Problem statement: In the forum thread on cutting mortises, what does bobj3 suggest using to cut them?

Text segment:
# mortise



## 2x4wood (May 2, 2007)

Hi, I'm new to this site. 
Just wondering what jig or method to use to cut mortises for mission style headboard in a 6'x6" long 3/4 oak piece (having hard time with delta mortiser keeping practise wood steady; same problem with upcut bit in a router keeping it flat and steady). I have to cut about thirty four total.

Thanks


----------



## bobj3 (Jan 17, 2006)

hi 2x4wood

It comes down to the right tool for the the right job..

Take a look at the links below 

The Horz.Router table will do it I think, it will put in the male and the female parts quick and easy, you have the bit and the router and you need is the table...
and maybe a stand to help you hold the 6ft long stock.

You said you have 34 to do, that's alot of work so it may be worth the extra money for the Horz.table plus you can use it for so many other types of router jobs.

Just a Note*** Rusty made a great Horz.router table and you will see a link to in the links below.(that would save you a bit of money)
You may also want to pickup one more bit , Oak is hard on router bits  

http://www.routerforums.com/show-n-tell/3111-horz-router.html

http://www.routerforums.com/show-n-tell/3014-new-toy.html

Hope they help 

Bj


----------



## cabinetman (Apr 23, 2007)

Extracted material:

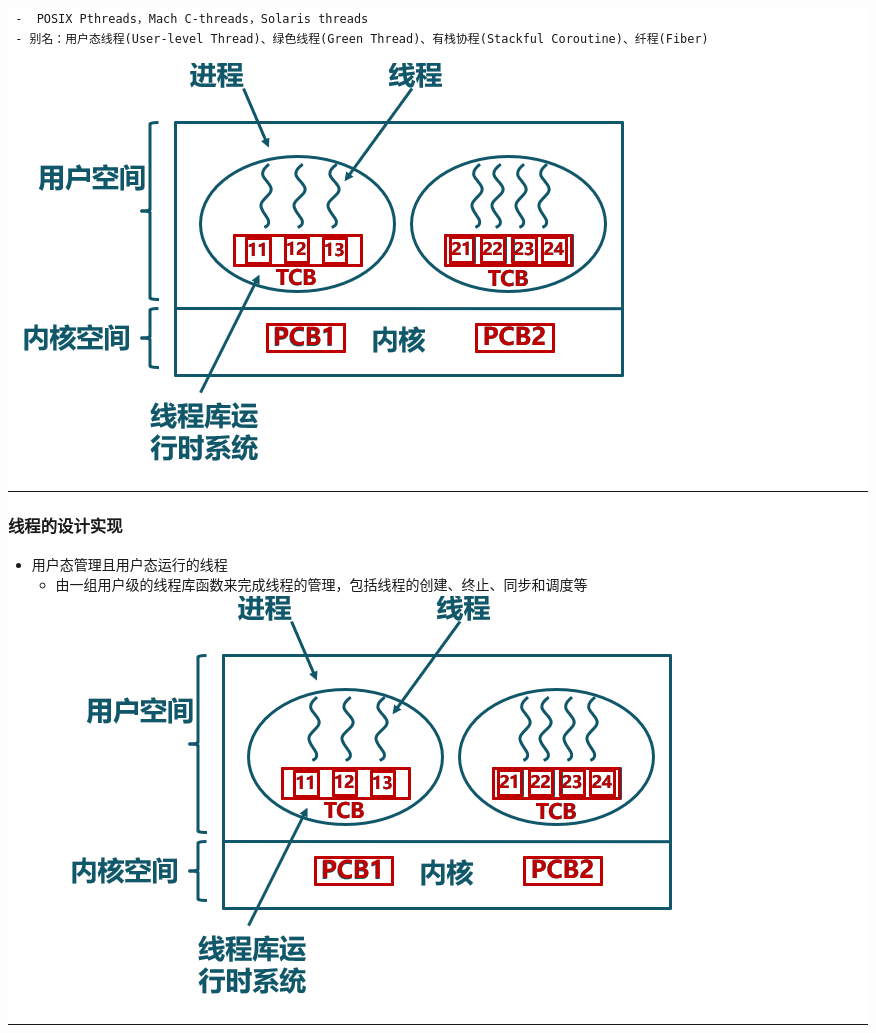      -  POSIX Pthreads，Mach C-threads，Solaris threads
     - 别名：用户态线程(User-level Thread)、绿色线程(Green Thread)、有栈协程(Stackful Coroutine)、纤程(Fiber)

![bg right:40% 100%](figs/usr-thread.png)


---
### 线程的设计实现

- 用户态管理且用户态运行的线程
   - 由一组用户级的线程库函数来完成线程的管理，包括线程的创建、终止、同步和调度等
![bg right:40% 100%](figs/usr-thread.png)

---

Exercise solution: A horizontal router table.